(Lens and sensor metadata)
=====

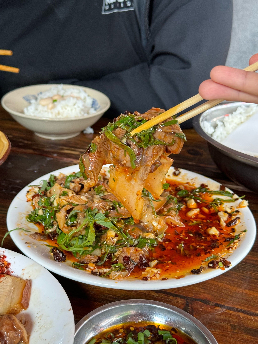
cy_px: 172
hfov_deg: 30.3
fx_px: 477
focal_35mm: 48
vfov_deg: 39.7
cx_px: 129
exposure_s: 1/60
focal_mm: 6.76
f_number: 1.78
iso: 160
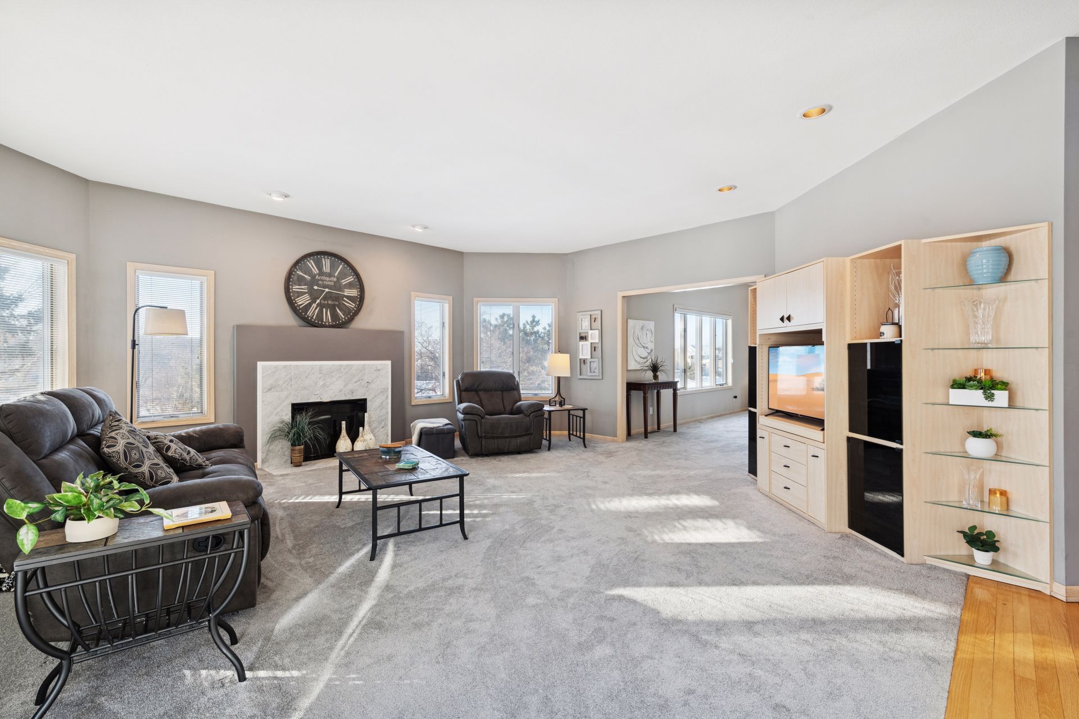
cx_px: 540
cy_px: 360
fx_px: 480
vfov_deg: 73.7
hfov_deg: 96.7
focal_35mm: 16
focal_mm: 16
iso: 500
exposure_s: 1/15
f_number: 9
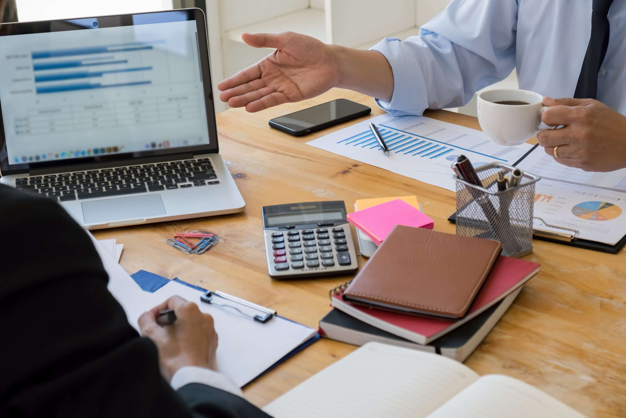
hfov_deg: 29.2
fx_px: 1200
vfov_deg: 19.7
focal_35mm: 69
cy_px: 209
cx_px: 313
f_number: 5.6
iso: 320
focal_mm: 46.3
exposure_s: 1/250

=====

Task brief:
Reproduce the lines above letter for letter. The pictures stay behind.

Written response:
cy_px: 172
hfov_deg: 30.3
fx_px: 477
focal_35mm: 48
vfov_deg: 39.7
cx_px: 129
exposure_s: 1/60
focal_mm: 6.76
f_number: 1.78
iso: 160
cx_px: 540
cy_px: 360
fx_px: 480
vfov_deg: 73.7
hfov_deg: 96.7
focal_35mm: 16
focal_mm: 16
iso: 500
exposure_s: 1/15
f_number: 9
hfov_deg: 29.2
fx_px: 1200
vfov_deg: 19.7
focal_35mm: 69
cy_px: 209
cx_px: 313
f_number: 5.6
iso: 320
focal_mm: 46.3
exposure_s: 1/250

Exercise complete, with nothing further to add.